Was in dir anklingt.
Tu, was in dir anklingt – nicht aus Angst, nicht aus Schuldgefühl, sondern weil du es willst. Weil es deins ist.
Hier ist Bella im Manifest-Modus – keine Geschichte, keine Szene, nur Überzeugung in verdichteter Form: Wenn du fühlst, dass du musst, ist es vielleicht schon nicht mehr dein Weg. Die Rahmen, auferlegt von Familie, Gesellschaft, Angst und Pflicht, haben uns beigebracht, dass unser echtes „Ich“ von Anfang an irgendwie falsch sei – und es ist genau umgekehrt.
Ihren Test für jede Handlung lohnt es sich, in der Tasche zu tragen: Woher kommt sie? Aus Angst und Schuld – nein. Aus dem Wollen – ja. „Karma“ entfaltet dasselbe Gesetz von seinem Ursprung her – Karma nicht als kosmische Buchhaltung, sondern als absichtsvolle Handlung, bei der die Quelle der Tat den formt, der handelt. Was du aus Angst tust, verstärkt die Angst. Was du tust, weil es deins ist, macht dich frei.
Zwei Minuten, ein Satz zum Behalten: Das ist Freiheit. Das ist die Rückkehr zu dir selbst.
🌸 Das Alte funktioniert im Neuen nicht mehr.
Genug davon, nach dem Prinzip „ich muss, weil…“ zu leben. Wenn du dich verpflichtet fühlst – dann ist es schon nicht mehr dein Weg. Die Welt verändert sich, und du musst dich nicht mehr verbiegen, um „reinzupassen“. Stattdessen – sei du selbst und folge dem, was wirklich in dir anklingt.

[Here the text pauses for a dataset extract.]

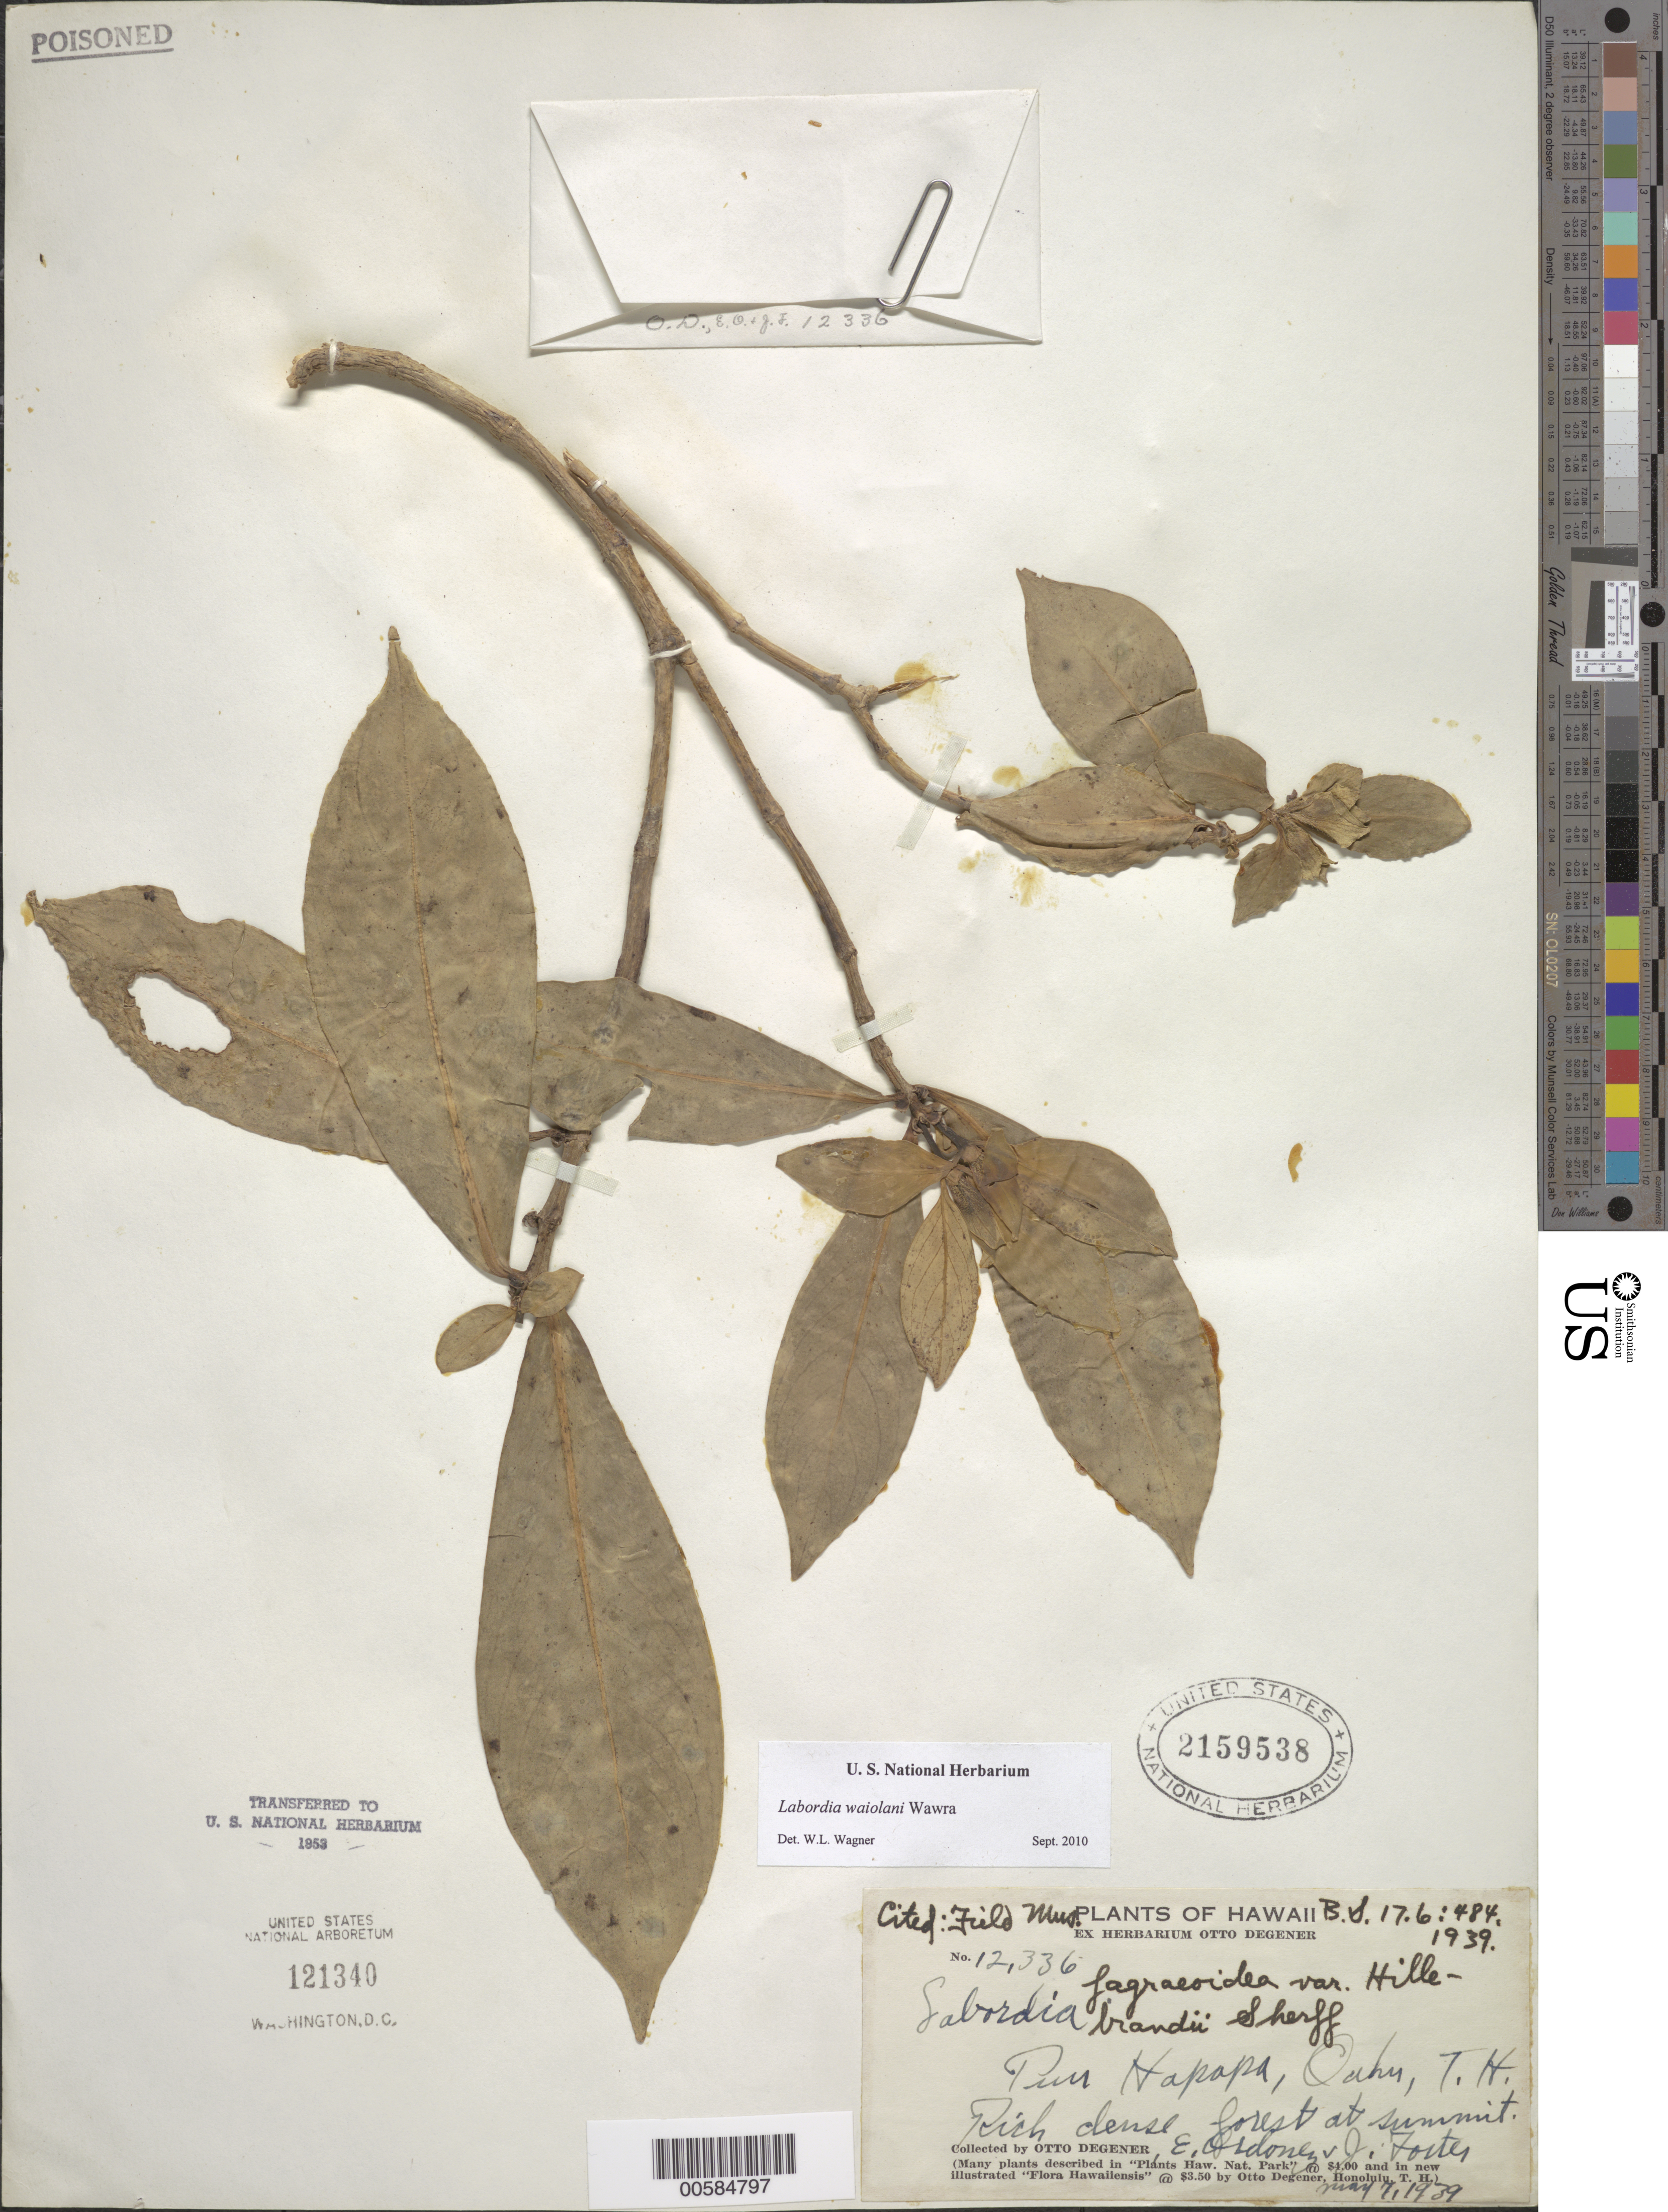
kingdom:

Wir haben zu lange in Rahmen gelebt, die uns Familie, Gesellschaft, Ängste, das Pflichtgefühl aufgezwungen haben. Man hat uns beigebracht, dass „Geld wichtiger ist als du“, dass „alles genau so sein muss“, dass „es nicht anders geht“. Das schafft einen inneren Konflikt – als wäre dein echtes „Ich“ von Anfang an falsch.
In Wirklichkeit ist es genau umgekehrt. Wenn du in einen neuen Zustand übergehst – in eine andere Dimension der Wahrnehmung – verlieren die alten Regeln ihren Sinn. Du musst nicht mehr kämpfen, beweisen, leiden, um du selbst zu sein.
💬 Tu, was in dir anklingt. Nicht aus Angst. Nicht aus Schuldgefühl. Sondern weil du es willst. Weil es – deins ist.
Das ist Freiheit. Das ist die Rückkehr zu dir selbst.
Danke fürs Lesen.
Wenn ihre Worte dich irgendwo erreicht haben, wo meine nicht hinkommen – gut. Dafür ist dieser Blog da. Nimm, was passt, und lass den Rest liegen.